A z każdym kichnięciem i odkaszlnięciem niestety skupienie pryska jak bańka mydlana. Wystarczy jeden alergik, by skutecznie rozproszyć cały team. Niekomfortowe warunki pracy można znieść przez godzinę lub dwie. Po ośmiu godzinach pracy, w środku tygodnia nawet największe drobnostki stają się powodem do irytacji. Nie pozwól by kurz stał się jedną z nich.
Ścierając kurz, dbasz o wizerunek
Godziny Twojej pracy to również godziny spotkań z klientami i partnerami biznesowymi.

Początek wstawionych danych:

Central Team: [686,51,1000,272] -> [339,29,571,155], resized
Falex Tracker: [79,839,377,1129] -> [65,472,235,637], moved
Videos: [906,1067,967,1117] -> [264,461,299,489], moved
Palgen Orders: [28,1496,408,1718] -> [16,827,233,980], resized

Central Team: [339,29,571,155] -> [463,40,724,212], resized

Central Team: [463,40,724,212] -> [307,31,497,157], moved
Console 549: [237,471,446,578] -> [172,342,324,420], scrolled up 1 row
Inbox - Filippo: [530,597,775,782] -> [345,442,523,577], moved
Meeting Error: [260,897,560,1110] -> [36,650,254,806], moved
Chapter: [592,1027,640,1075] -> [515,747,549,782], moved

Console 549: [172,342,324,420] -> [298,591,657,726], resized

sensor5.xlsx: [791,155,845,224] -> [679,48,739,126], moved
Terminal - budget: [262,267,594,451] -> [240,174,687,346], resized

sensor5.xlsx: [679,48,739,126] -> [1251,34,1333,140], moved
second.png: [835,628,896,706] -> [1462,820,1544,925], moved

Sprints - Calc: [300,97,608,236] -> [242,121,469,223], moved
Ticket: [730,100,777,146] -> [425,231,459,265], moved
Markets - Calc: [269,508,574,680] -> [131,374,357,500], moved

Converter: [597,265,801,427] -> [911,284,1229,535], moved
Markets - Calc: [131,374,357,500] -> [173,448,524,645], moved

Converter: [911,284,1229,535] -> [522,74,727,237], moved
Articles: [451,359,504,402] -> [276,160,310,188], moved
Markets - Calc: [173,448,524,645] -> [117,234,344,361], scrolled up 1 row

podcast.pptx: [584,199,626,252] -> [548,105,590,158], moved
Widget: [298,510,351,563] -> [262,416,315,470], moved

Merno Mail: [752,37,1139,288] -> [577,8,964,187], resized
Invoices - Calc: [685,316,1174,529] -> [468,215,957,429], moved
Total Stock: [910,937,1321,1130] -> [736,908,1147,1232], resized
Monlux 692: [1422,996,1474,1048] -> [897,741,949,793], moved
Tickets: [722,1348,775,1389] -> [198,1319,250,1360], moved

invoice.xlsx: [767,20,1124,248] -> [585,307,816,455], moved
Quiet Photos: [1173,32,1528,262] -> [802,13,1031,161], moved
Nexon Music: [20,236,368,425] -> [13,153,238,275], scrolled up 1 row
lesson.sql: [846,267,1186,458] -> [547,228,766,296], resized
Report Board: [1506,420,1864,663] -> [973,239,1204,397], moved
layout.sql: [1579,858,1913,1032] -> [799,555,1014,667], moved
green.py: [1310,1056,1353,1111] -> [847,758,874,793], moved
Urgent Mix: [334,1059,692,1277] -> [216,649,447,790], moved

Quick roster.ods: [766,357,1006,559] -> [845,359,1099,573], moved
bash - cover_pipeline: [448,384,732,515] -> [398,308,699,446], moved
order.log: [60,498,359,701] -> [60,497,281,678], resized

Czy ścieranie kurzu może dodać kilka punktów w oczach rozmówcy? Sama czynność zapewne nie, ale już pozbawione osadu biuro – jak najbardziej. Regularne sprzątanie biura sprawi, że klient przekraczając próg wejdzie do pomieszczenie pełnego świeżego powietrza. W biurze będzie unosił się miły zapach, a całość zaprezentuje się bardzo schludnie. Podobne wrażenia powinny towarzyszyć osobom, które zagoszczą w Twojej salce konferencyjnej. Odkurzone biuro to ważny element tego, co trenerzy nazywają magią pierwszego wrażenia.